-- START Material for this task --
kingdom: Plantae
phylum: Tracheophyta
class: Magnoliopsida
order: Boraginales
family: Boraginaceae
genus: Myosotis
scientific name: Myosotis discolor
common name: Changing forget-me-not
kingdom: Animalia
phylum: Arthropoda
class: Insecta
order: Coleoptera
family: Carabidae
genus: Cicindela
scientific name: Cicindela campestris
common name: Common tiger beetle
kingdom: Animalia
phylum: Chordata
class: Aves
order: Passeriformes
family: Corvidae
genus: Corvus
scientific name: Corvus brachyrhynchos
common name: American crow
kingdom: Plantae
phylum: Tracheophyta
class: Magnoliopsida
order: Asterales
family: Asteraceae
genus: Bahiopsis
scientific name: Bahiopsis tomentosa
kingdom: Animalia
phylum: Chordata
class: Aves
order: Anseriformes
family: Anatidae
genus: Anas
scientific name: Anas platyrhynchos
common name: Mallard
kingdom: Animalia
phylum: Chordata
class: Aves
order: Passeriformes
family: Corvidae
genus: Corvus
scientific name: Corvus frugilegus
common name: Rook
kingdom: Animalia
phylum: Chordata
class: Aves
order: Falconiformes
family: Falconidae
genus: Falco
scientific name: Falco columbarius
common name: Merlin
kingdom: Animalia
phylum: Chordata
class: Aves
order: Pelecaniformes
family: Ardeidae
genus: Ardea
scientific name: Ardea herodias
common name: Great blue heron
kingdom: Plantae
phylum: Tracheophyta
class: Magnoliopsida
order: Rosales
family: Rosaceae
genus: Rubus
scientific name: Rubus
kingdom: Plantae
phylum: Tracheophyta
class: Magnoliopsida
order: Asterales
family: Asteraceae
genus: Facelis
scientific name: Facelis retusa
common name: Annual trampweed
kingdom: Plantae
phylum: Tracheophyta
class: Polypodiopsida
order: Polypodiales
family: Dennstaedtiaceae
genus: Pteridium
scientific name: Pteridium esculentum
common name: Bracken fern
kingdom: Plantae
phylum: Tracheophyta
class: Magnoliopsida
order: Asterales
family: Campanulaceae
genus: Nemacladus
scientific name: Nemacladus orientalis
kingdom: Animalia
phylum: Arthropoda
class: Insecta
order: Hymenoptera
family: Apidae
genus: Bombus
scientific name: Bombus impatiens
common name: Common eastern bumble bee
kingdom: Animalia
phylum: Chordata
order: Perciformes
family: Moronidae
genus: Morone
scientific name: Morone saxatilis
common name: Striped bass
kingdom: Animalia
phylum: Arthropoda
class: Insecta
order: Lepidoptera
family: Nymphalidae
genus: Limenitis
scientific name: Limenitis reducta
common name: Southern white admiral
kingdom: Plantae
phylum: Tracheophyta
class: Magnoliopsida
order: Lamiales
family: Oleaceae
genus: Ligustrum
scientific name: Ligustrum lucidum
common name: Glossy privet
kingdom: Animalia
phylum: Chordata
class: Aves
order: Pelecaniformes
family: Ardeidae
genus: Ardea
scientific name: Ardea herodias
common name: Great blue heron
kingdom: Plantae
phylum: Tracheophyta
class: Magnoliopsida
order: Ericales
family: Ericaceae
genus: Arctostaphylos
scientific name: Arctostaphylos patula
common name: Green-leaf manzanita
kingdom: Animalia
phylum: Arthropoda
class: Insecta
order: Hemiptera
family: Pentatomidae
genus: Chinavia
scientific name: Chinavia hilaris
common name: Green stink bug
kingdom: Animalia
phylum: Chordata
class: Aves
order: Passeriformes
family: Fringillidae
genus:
-- END Material for this task --
* **Exercise requirements**
Report each line of the entries above that contains the string "Corvus", copying every such line in full.

* **Written reply**
genus: Corvus
scientific name: Corvus brachyrhynchos
genus: Corvus
scientific name: Corvus frugilegus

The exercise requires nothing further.